Experience guides vote

Member for Eastern Victoria Harriet Shing has shared the deeply personal story of caring for her brother as he battled prostate cancer during a parliamentary speech in which she outlined her support for voluntary assisted dying.

In a speech delivered in the upper house on Friday, November 3, Ms Shing paid tribute to her brother, Patrick, as having “one of the smartest, most assertive and most philosophical and ethical minds that you could ever meet” and described how a cancer diagnosis at the age of 39 affected his life.

“He went so quickly from running marathons, from practising as a lawyer and from writing, in a sweet coincidence, a pre-doctoral essay for Oxford on free will and self-determination … to someone whose body was ravaged,” Ms Shing said.

During her time caring for her brother, Ms Shing said she “combined the everyday of [her] job, of my work, of coming here to Parliament and participating in the legislative process, with going to his small flat in Parkville to provide care for him as he lay dying”.

“I watched his decay and his decline, and every day and every night my family and I would return to his little flat in Parkville and we would provide him with the best care we thought we could, along with the excellent assistance of palliative care teams and his specialist team of doctors,” she said.

“But we were helpless, and we were hopeless because there are certain pains that cannot be treated with the very best of the medications, of the analgesics and of the sedatives that are available. Bone pain is one of those pains.”

Patrick died aged 42 in December 2015.

“I cannot think of how I would want to die in a situation akin to my brother’s. I cannot because I do not know the nature of the intolerable suffering that he had, and I cannot because the nature of intolerable suffering is so subjective,” Ms Shing said.

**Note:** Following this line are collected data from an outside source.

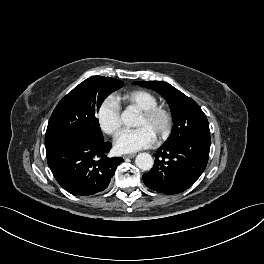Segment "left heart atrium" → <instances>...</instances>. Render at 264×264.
I'll list each match as a JSON object with an SVG mask.
<instances>
[{
  "instance_id": "39dd6f15",
  "label": "left heart atrium",
  "mask_w": 264,
  "mask_h": 264,
  "mask_svg": "<svg viewBox=\"0 0 264 264\" xmlns=\"http://www.w3.org/2000/svg\"><path fill=\"white\" fill-rule=\"evenodd\" d=\"M156 136L147 128L122 131L115 140V150L121 154L134 153L154 144Z\"/></svg>"
}]
</instances>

Speaking about his death, the upper house MP said “there has to be a better way; there has to be a better way to talk about death; there has to be a better way to minimise suffering”.

Upper house MPs are currently debating the voluntary euthanasia bill after it passed the lower house 47-37 last month, with the vote expected to be much closer in the Legislative Council.

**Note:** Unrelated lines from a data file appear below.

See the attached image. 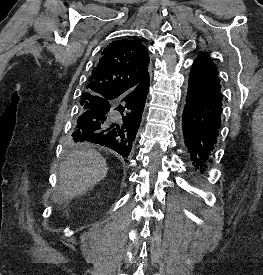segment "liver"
Here are the masks:
<instances>
[{
  "label": "liver",
  "instance_id": "liver-1",
  "mask_svg": "<svg viewBox=\"0 0 263 275\" xmlns=\"http://www.w3.org/2000/svg\"><path fill=\"white\" fill-rule=\"evenodd\" d=\"M107 172L106 160L97 151L82 149L71 153L60 166V196L56 202L86 193L103 180Z\"/></svg>",
  "mask_w": 263,
  "mask_h": 275
}]
</instances>
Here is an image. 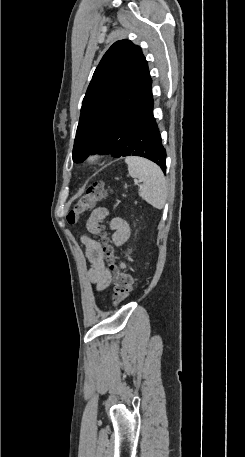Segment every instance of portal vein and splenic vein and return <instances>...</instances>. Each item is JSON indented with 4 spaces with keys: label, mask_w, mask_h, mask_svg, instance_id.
Returning <instances> with one entry per match:
<instances>
[{
    "label": "portal vein and splenic vein",
    "mask_w": 245,
    "mask_h": 457,
    "mask_svg": "<svg viewBox=\"0 0 245 457\" xmlns=\"http://www.w3.org/2000/svg\"><path fill=\"white\" fill-rule=\"evenodd\" d=\"M138 182H141V180H137V178H135L134 184H138Z\"/></svg>",
    "instance_id": "obj_1"
}]
</instances>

Labor and Coalition members have a conscience vote on the issue.

Morwell MP Russell Northe and Narracan MP Gary Blackwood voted against the bill in the lower house, while Liberal Bass MP Brian Paynter voted in favour.

Ms Shing’s fellow member for Eastern Victoria, Melina Bath, said at the time she was still considering her position, but has since indicated she will vote against the bill.

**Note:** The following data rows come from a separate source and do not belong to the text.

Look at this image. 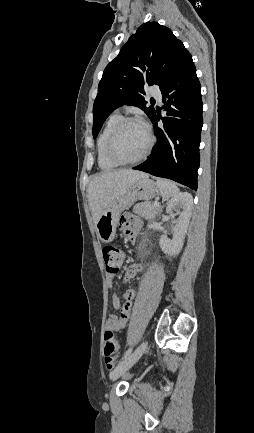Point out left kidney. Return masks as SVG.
Wrapping results in <instances>:
<instances>
[{
	"mask_svg": "<svg viewBox=\"0 0 254 433\" xmlns=\"http://www.w3.org/2000/svg\"><path fill=\"white\" fill-rule=\"evenodd\" d=\"M193 197L188 192H182L174 196L167 204L166 213L174 218V211L179 217L175 220L173 238L166 235L160 237L161 250L169 256L179 254L183 247L185 234L192 214Z\"/></svg>",
	"mask_w": 254,
	"mask_h": 433,
	"instance_id": "5707ae66",
	"label": "left kidney"
}]
</instances>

In her speech, Ms Shing said she believed the bill contained adequate safeguards and had consulted with “medical practitioners, with ethicists, with community members and with organisations” while forming her view on the issue.

“This is not about me, as so many other speakers have said. It is not about my brother,” she said.

“It is not about anything more than doing our best to come up with a hypothetical solution and a set of circumstances that can alleviate the pain of those who most deserve the choice, to prioritise free will and self-determination.”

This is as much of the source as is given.